Return the lines of the data from the one containing "Остались вопрос" through the end of the data, inclusive, reproducing them exactly. Leave the pictures out of your answer.
### INFORMATION SHOWN ###
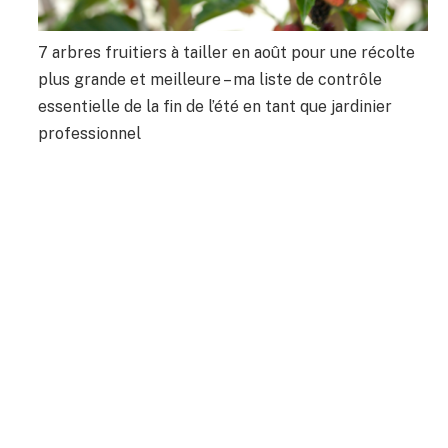
7 arbres fruitiers à tailler en août pour une récolte
plus grande et meilleure – ma liste de contrôle
essentielle de la fin de l’été en tant que jardinier
professionnel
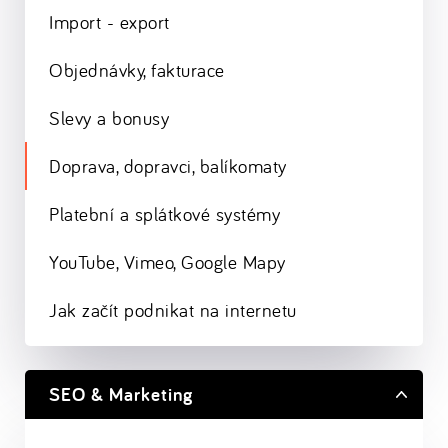
Import - export
Objednávky, fakturace
Slevy a bonusy
Doprava, dopravci, balíkomaty
Platební a splátkové systémy
YouTube, Vimeo, Google Mapy
Jak začít podnikat na internetu
SEO & Marketing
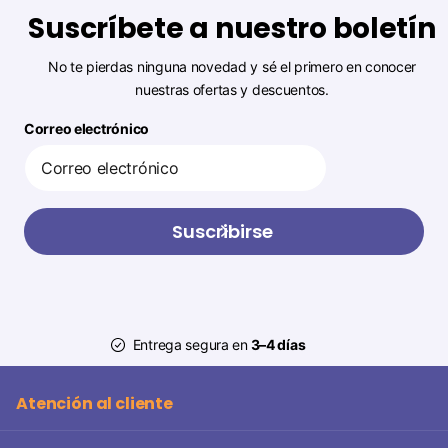
Suscríbete a nuestro boletín
No te pierdas ninguna novedad y sé el primero en conocer
nuestras ofertas y descuentos.
Correo electrónico
Suscribirse
Entrega segura en
3–4 días
Atención al cliente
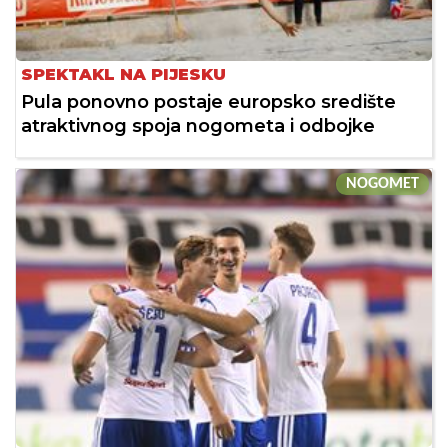
SPEKTAKL NA PIJESKU
Pula ponovno postaje europsko središte
atraktivnog spoja nogometa i odbojke
NOGOMET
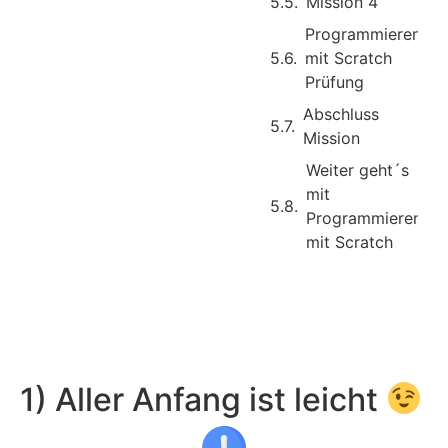
Mission 4
Programmieren
mit Scratch
Prüfung
Abschluss
Mission
Weiter geht´s
mit
Programmieren
mit Scratch
1) Aller Anfang ist leicht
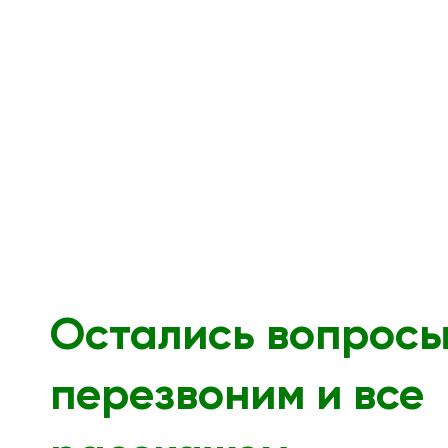
Остались вопрос
перезвоним и все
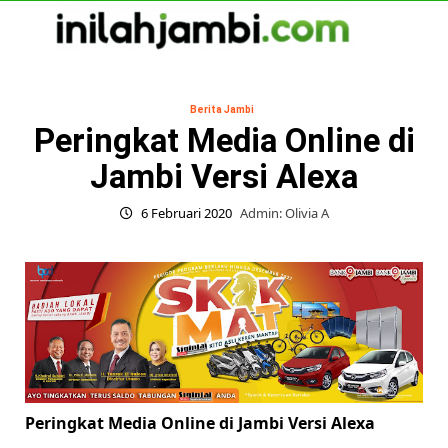
Skip
to
content
Primary
Menu
Berita Jambi
Peringkat Media Online di
Jambi Versi Alexa
6 Februari 2020
Admin: Olivia A
Peringkat Media Online di Jambi Versi Alexa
###
SOLUTION TO THIS PROBLEM »
Остались вопрос
перезвоним и все
Skip
to
content
Primary
Menu
Berita Jambi
Peringkat Media Online di
Jambi Versi Alexa
6 Februari 2020
Admin: Olivia A
Peringkat Media Online di Jambi Versi Alexa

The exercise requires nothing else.